Defence of the Realm | |
Director: | David Drury |
Starring: | |
Music: | Richard Harvey |
Cinematography: | Roger Deakins |
Editing: | Michael Bradsell |
Studio: | Enigma Productions |
Distributor: | Rank Film Distributors (UK) Hemdale Film Corporation (US) |
Runtime: | 96 minutes |
Country: | United Kingdom |
Language: | English |
Gross: | $750,000[1] |
Defence of the Realm is a 1986 British political thriller film directed by David Drury, starring Gabriel Byrne, Greta Scacchi, and Denholm Elliott, with Robbie Coltrane in a supporting role.
The film takes its title from the Defence of the Realm Act 1914, passed in the United Kingdom at the start of the First World War, which gave the government wide-ranging powers during the war.
It was shot at Shepperton Studios and on location in London and Duxford in Cambridgeshire. The film's sets were designed by the art director Roger Murray-Leach. The film was distributed in the United Kingdom by the Rank Organisation, one of the last films to be released by the company.
The plot mirrors the real-life British spy scandal known as the Profumo affair.
On a foggy night a car containing two men is pursued by police. The radio is discussing the country being on high alert due to a terrorist attack in Ankara. Going down a dead end road and forced to stop, (Steven) escapes over a high barbed-wire fence, but the other one is caught.
Dennis Markham (Ian Bannen), a prominent Member of Parliament is reported by a London paper to have been seen leaving a woman's home on the same evening as she is visited by a military attaché from East Germany. Is he a KGB agent? Markham's loyalty to his country is questioned. The media men debate whether or not to print the story.
Vernon Bayliss (Denholm Elliott), Nick Mullen (Gabriel Byrne) and Jack Macleod (Bill Paterson) all work together for the Daily Despatch. Bayliss is sent for a private meeting with Markham and explains the link to the German agent (which Markham is unaware of). Meanwhile, Mullen interviews Nina Beckman (Greta Scacchi), Markham's secretary, and then speaks to Markham's wife while, initially, pretending to be a policeman.
The story, written by Mullen, breaks as the "Markham Affair" on television and throughout the newspapers.
Markham is hounded by the media and forced to resign.
Mullen continues his work alongside Bayliss, who suspects that Markham was framed. When Bayliss dies from a supposed heart attack the same night as Bayliss's flat is ransacked by someone who was not after money or valuables, Mullen suspects something deeper at work. He breaks into Bayliss's desk and finds press-cuttings and a tape which insinuates a different motive behind the attack on Markham.

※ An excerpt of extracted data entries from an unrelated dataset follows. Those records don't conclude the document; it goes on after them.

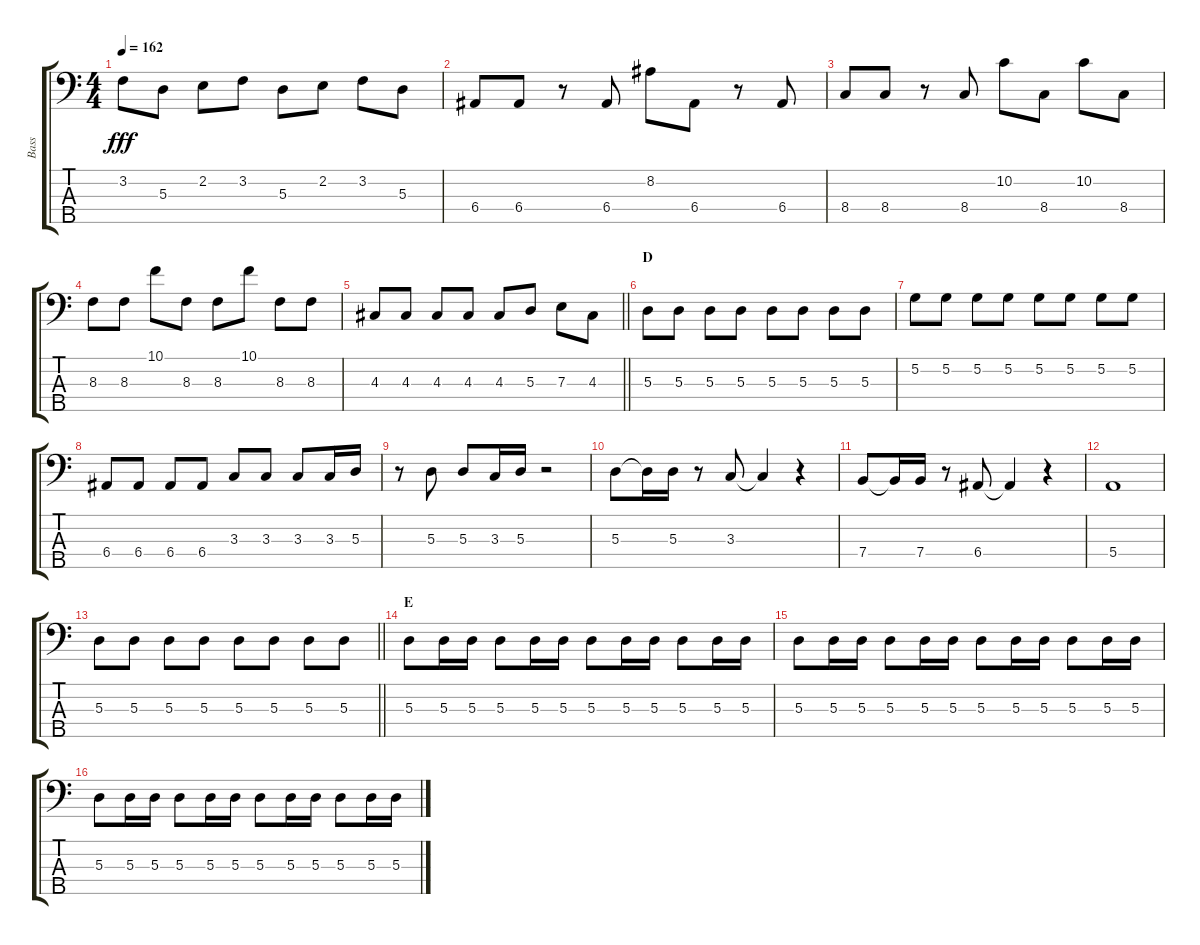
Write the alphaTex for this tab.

\track ("Bass" "Bass") {instrument electricbasspick}
\staff {score tabs}
\tuning (G2 D2 A1 E1 B0) {hide}
\ts (4 4)
\tempo 162
\clef f4
\ks c
3.2.8{dy fff} 5.3.8 2.2.8 3.2.8 5.3.8 2.2.8 3.2.8 5.3.8 |
6.4.8 6.4.8 r.8 6.4.8 8.2.8 6.4.8 r.8 6.4.8 |
8.4.8 8.4.8 r.8 8.4.8 10.2.8 8.4.8 10.2.8 8.4.8 |
8.3.8 8.3.8 10.1.8 8.3.8 8.3.8 10.1.8 8.3.8 8.3.8 |
\barLineRight lightlight
4.3.8 4.3.8 4.3.8 4.3.8 4.3.8 5.3.8 7.3.8 4.3.8 |
\section ("" "D")
5.3.8 5.3.8 5.3.8 5.3.8 5.3.8 5.3.8 5.3.8 5.3.8 |
5.2.8 5.2.8 5.2.8 5.2.8 5.2.8 5.2.8 5.2.8 5.2.8 |
6.4.8 6.4.8 6.4.8 6.4.8 3.3.8 3.3.8 3.3.8 3.3.16 5.3.16 |
r.8 5.3.8 5.3.8 3.3.16 5.3.16 r.2 |
5.3.8 5.3{t}.16 5.3.16 r.8 3.3.8 3.3{t}.4 r.4 |
7.4.8 7.4{t}.16 7.4.16 r.8 6.4.8 6.4{t}.4 r.4 |
5.4.1 |
\barLineRight lightlight
5.3.8 5.3.8 5.3.8 5.3.8 5.3.8 5.3.8 5.3.8 5.3.8 |
\section ("" "E")
5.3.8 5.3.16 5.3.16 5.3.8 5.3.16 5.3.16 5.3.8 5.3.16 5.3.16 5.3.8 5.3.16 5.3.16 |
5.3.8 5.3.16 5.3.16 5.3.8 5.3.16 5.3.16 5.3.8 5.3.16 5.3.16 5.3.8 5.3.16 5.3.16 |
5.3.8 5.3.16 5.3.16 5.3.8 5.3.16 5.3.16 5.3.8 5.3.16 5.3.16 5.3.8 5.3.16 5.3.16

Mullen visits the young man in prison (caught by police at the start of the film) telling him that his accomplice is dead. This leads him to go to the site where the film began; a high security, but seemingly unmanned military base actually run by the USAF near the village of Brandon. Mullen realizes that the USAF presence in the UK involves a nuclear weapon capability and Markham seems linked to aims to rid the UK of such things. This may have been the motive to start a mudslinging campaign.
With the help of Nina Beckman, Mullen continues to investigate the affair, despite a break-in at his flat, surveillance and other attempts to stop him.
When he goes to publish the story, his editor calls him in to say it is a great story but they cannot publish due to the Official Secrets Act. Moreover, the newspaper owner, Kingsbrook (a character akin to Lord Beaverbrook) has personally intervened to make sure it isn't published. But how did he know it existed?
Mullen discovers the "KGB agent" was actually a British agent, so asks the editor where they got the source that said he was KGB. He gives up the name Anthony Clegg (Oliver Ford Davies). But when he confronts Clegg in a gentleman's club, he is grabbed by two henchmen and driven to an office for questioning by senior officials. Without explanation, then is escorted, then left alone outside the industrial building. He returns to his ransacked flat. Nina arrives at the door but as she steps inside, a bomb goes off, likely killing them both.
However, she had already posted the incriminating evidence to Germany and the story of the near-nuclear-disaster spreads across the globe through the European press.
Halliwell's Film Guide described it as an "efficient political melodrama, basically too old-fashioned to start a cult".[2] Denholm Elliott's performance has been singled out for particular praise. Roger Ebert wrote, "The acting is strong throughout, but Elliott is especially effective. What is it about this actor, who has been in so many different kinds of movies and seems to make each role special? Here he is needed to suggest integrity and scruples, and does it almost simply by the way he looks... Defence of the Realm ends on a bleak and cynical note – unless you count the somewhat contrived epilogue – and gets there with intelligence and a sharp, bitter edge."[3] Radio Times gave the film four stars out of five, writing, "The role of the sozzled veteran reporter who for once finds himself involved in a meaningful story is brought wonderfully to life by Denholm Elliott... Gabriel Byrne, as Elliott's ambitious young colleague, is less effective, but the film has plenty of tension and co-star Greta Scacchi proves a worthy accomplice."[4]